Pero, por fortuna, en tantos libros encontré también muy buenos amigos. Amigos que jamás me cansaban ni me defraudaban y a cuyas obras —en una suerte de enamoramiento insaciable— yo volvía infinitamente para hallar siempre nuevas riquezas y nuevos prodigios.
Uno de estos queridos amigos es, desde luego, Borges. Así lo sentí, en 1961, cuando por vez primera leí textos suyos (los cuentos de Ficciones); en aquel momento, fascinado, experimenté la sensación de estar frente a una clase única de mágica literatura, una literatura que no tenía semejantes y que, por ende, era incomparable, en la acepción absoluta del término.
Así lo sentí en 1961 y así lo ratificaron, y con creces, los treinta años largos que corrieron desde entonces. Mis lecturas de Borges han sido siempre espontáneas, siempre reiteradas, siempre placenteras. En un mundo en que todos recibimos, y entregamos, cosas buenas y cosas malas, mi principal sentimiento hacia Borges es la gratitud por todo lo bueno que me dio y que me da.
Hace veinticinco años le formulé las preguntas que me proponía —como a todo mortal— la alianza de la curiosidad con el azar. De haberlo entrevistado años más tarde, mis preguntas, en general, habrían sido más o menos las mismas, aunque excluyendo las que no despertaron su interés —que fueron unas cuantas— y agregando otras que podrían desencadenar su imprevisible fluencia de ideas (a veces certeras, erróneas, razonables, irritantes, pueriles, benévolas o crueles, pero siempre inteligentes).

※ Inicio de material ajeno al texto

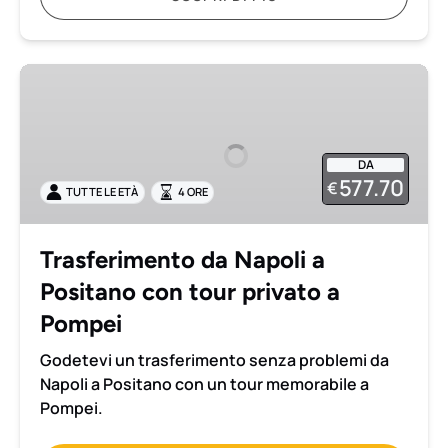
Trasferimento
da
Napoli
a
DA
Positano
577.70
€
TUTTE LE ETÀ
4 ORE
con
tour
privato
Trasferimento da Napoli a
a
Positano con tour privato a
Pompei
Pompei
Godetevi un trasferimento senza problemi da
Napoli a Positano con un tour memorabile a
Pompei.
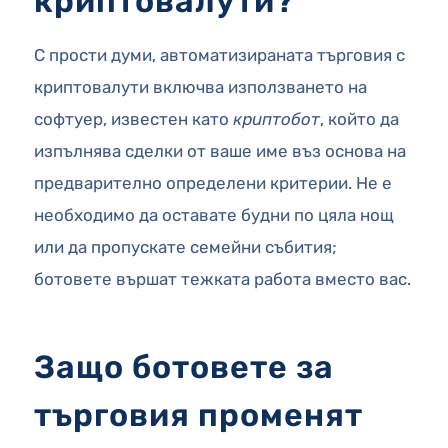
криптовалути?
С прости думи, автоматизираната търговия с
криптовалути включва използването на
софтуер, известен като
криптобот
, който да
изпълнява сделки от ваше име въз основа на
предварително определени критерии. Не е
необходимо да оставате будни по цяла нощ
или да пропускате семейни събития;
ботовете вършат тежката работа вместо вас.
Защо ботовете за
търговия променят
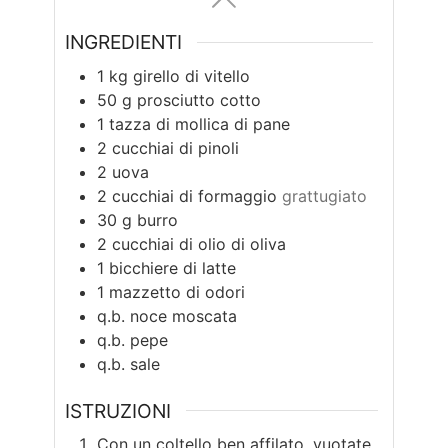
INGREDIENTI
1
kg
girello di vitello
50
g
prosciutto cotto
1
tazza di mollica di pane
2
cucchiai di pinoli
2
uova
2
cucchiai di formaggio
grattugiato
30
g
burro
2
cucchiai di olio di oliva
1
bicchiere di latte
1
mazzetto di odori
q.b.
noce moscata
q.b.
pepe
q.b.
sale
ISTRUZIONI
Con un coltello ben affilato, vuotate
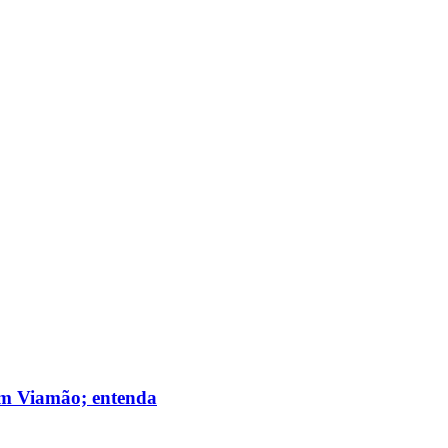
 em Viamão; entenda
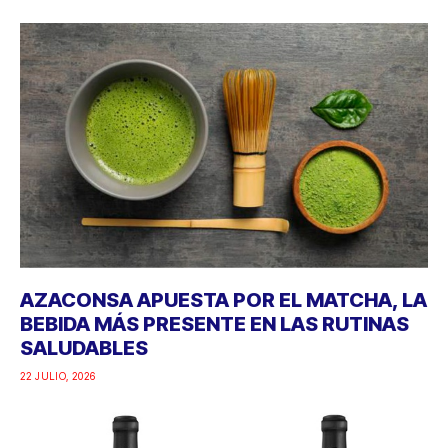
AZACONSA APUESTA POR EL MATCHA, LA
BEBIDA MÁS PRESENTE EN LAS RUTINAS
SALUDABLES
22 JULIO, 2026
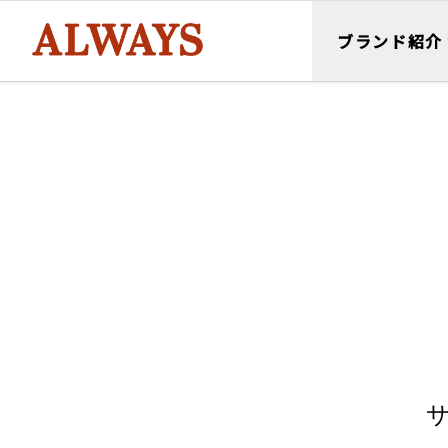
ブランド紹介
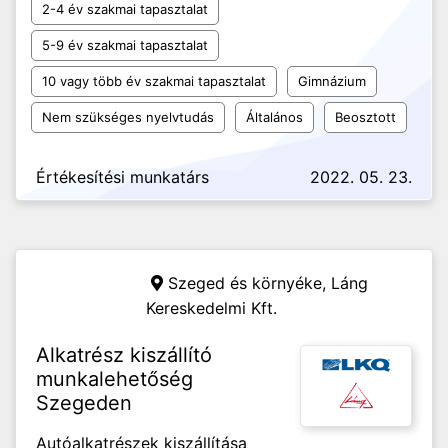
2-4 év szakmai tapasztalat
5-9 év szakmai tapasztalat
10 vagy több év szakmai tapasztalat
Gimnázium
Nem szükséges nyelvtudás
Általános
Beosztott
Értékesítési munkatárs
2022. 05. 23.
Szeged és környéke,
Láng
Kereskedelmi Kft.
Alkatrész kiszállító
munkalehetőség
Szegeden
Autóalkatrészek kiszállítása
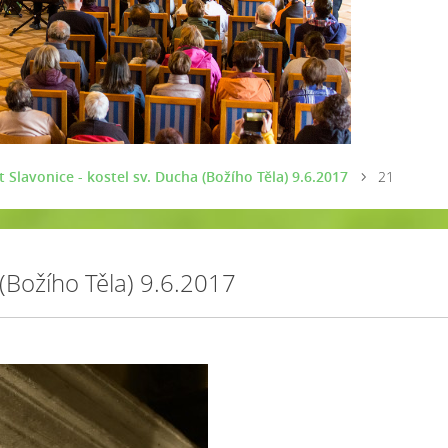
 Slavonice - kostel sv. Ducha (Božího Těla) 9.6.2017
21
 (Božího Těla) 9.6.2017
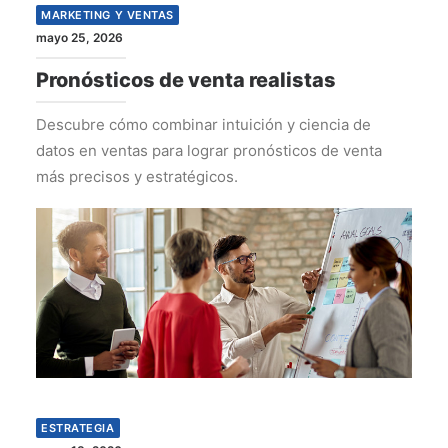
MARKETING Y VENTAS
mayo 25, 2026
Pronósticos de venta realistas
Descubre cómo combinar intuición y ciencia de
datos en ventas para lograr pronósticos de venta
más precisos y estratégicos.
ESTRATEGIA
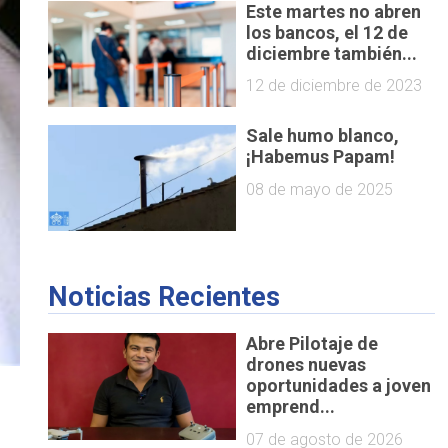
Este martes no abren
los bancos, el 12 de
diciembre también...
12 de diciembre de 2023
Sale humo blanco,
¡Habemus Papam!
08 de mayo de 2025
Noticias Recientes
Abre Pilotaje de
drones nuevas
oportunidades a joven
emprend...
l
07 de agosto de 2026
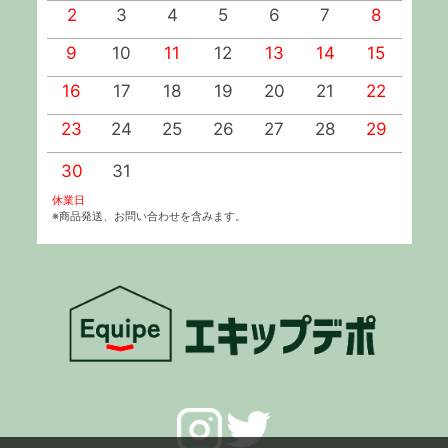
2
3
4
5
6
7
8
9
10
11
12
13
14
15
1
16
17
18
19
20
21
22
2
23
24
25
26
27
28
29
2
30
31
休業日
※商品発送、お問い合わせを含みます。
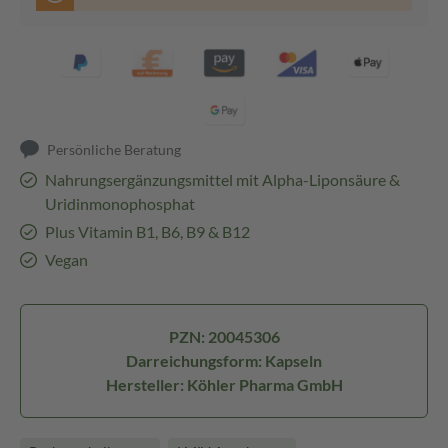
Persönliche Beratung
Nahrungsergänzungsmittel mit Alpha-Liponsäure &
Uridinmonophosphat
Plus Vitamin B1, B6, B9 & B12
Vegan
PZN: 20045306
Darreichungsform: Kapseln
Hersteller: Köhler Pharma GmbH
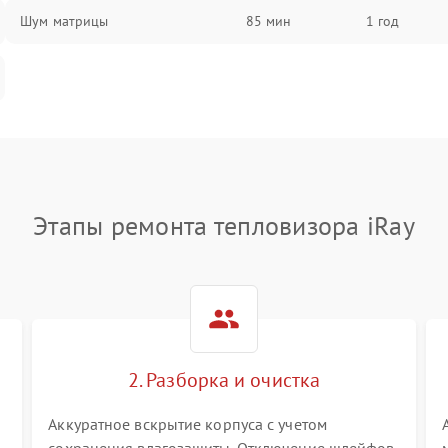
Шум матрицы
85 мин
1 год
Этапы ремонта тепловизора iRay
2. Разборка и очистка
Аккуратное вскрытие корпуса с учетом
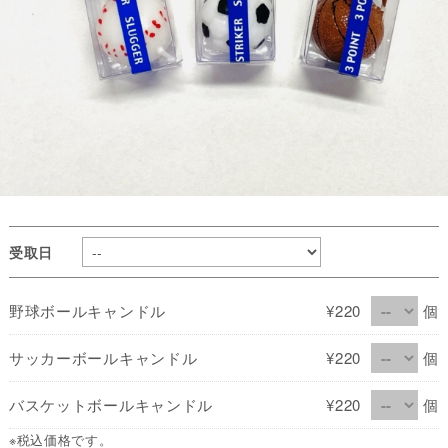
受取日
野球ボールキャンドル
¥220
個
サッカーボールキャンドル
¥220
個
バスケットボールキャンドル
¥220
個
※税込価格です。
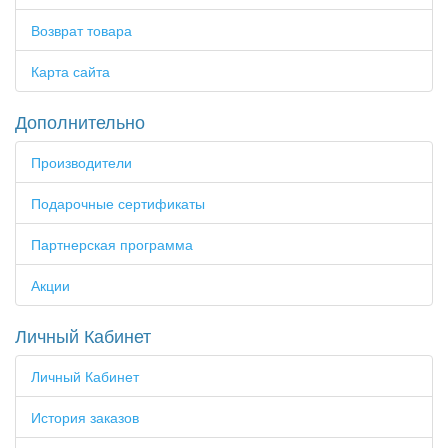
Возврат товара
Карта сайта
Дополнительно
Производители
Подарочные сертификаты
Партнерская программа
Акции
Личный Кабинет
Личный Кабинет
История заказов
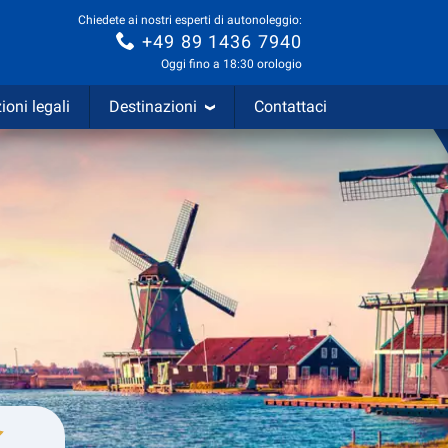
Chiedete ai nostri esperti di autonoleggio:
+49 89 1436 7940
Oggi fino a 18:30 orologio
ioni legali
Destinazioni
Contattaci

Como no podría ser de otra manera, las entrevistas se reproducen, con respecto a la edición anterior, sin modificaciones (excepto la extirpación de erratas). Sí, en cambio, he agregado, eliminado y reelaborado notas, ya enmendando errores de información, ya buscando más exactitud en los datos, sin que estos afanes signifiquen que la tarea se halle concluida.
Devoto de su ilustre tío materno, a su generosidad debo no sólo precisos datos genealógicos y familiares sobre Borges sino también muchas observaciones inteligentes: conste aquí mi agradecimiento para Miguel de Torre.
Por otra parte, he podido enriquecer algunas referencias a la cultura anglohablante aprovechando las notas que, para la edición en inglés (Seven Conversations with Jorge Luis Borges, Troy, Nueva York, The Whitston Publishing Company, 1982), redactara su traductor, Clark M. Zlotchew.
Borges falleció el 14 de junio de 1986. Ya no es posible incurrir en nuevas entrevistas:* de cualquier manera, género literario sin duda menor.
Pero ahí están, y para siempre, las palabras inagotables de Ficciones y de El Aleph, de El informe de Brodie y de El libro de arena, y las de tantas otras páginas queridas, sin las cuales —acudiendo a una frase que Borges solía decir— este mundo sería mucho más pobre.



F.S.
Buenos Aires, mayo de 1996

*En su “Prólogo” (página 7), Borges me llama “periodista”, profesión que jamás he ejercido y que, Dios mediante, jamás ejerceré.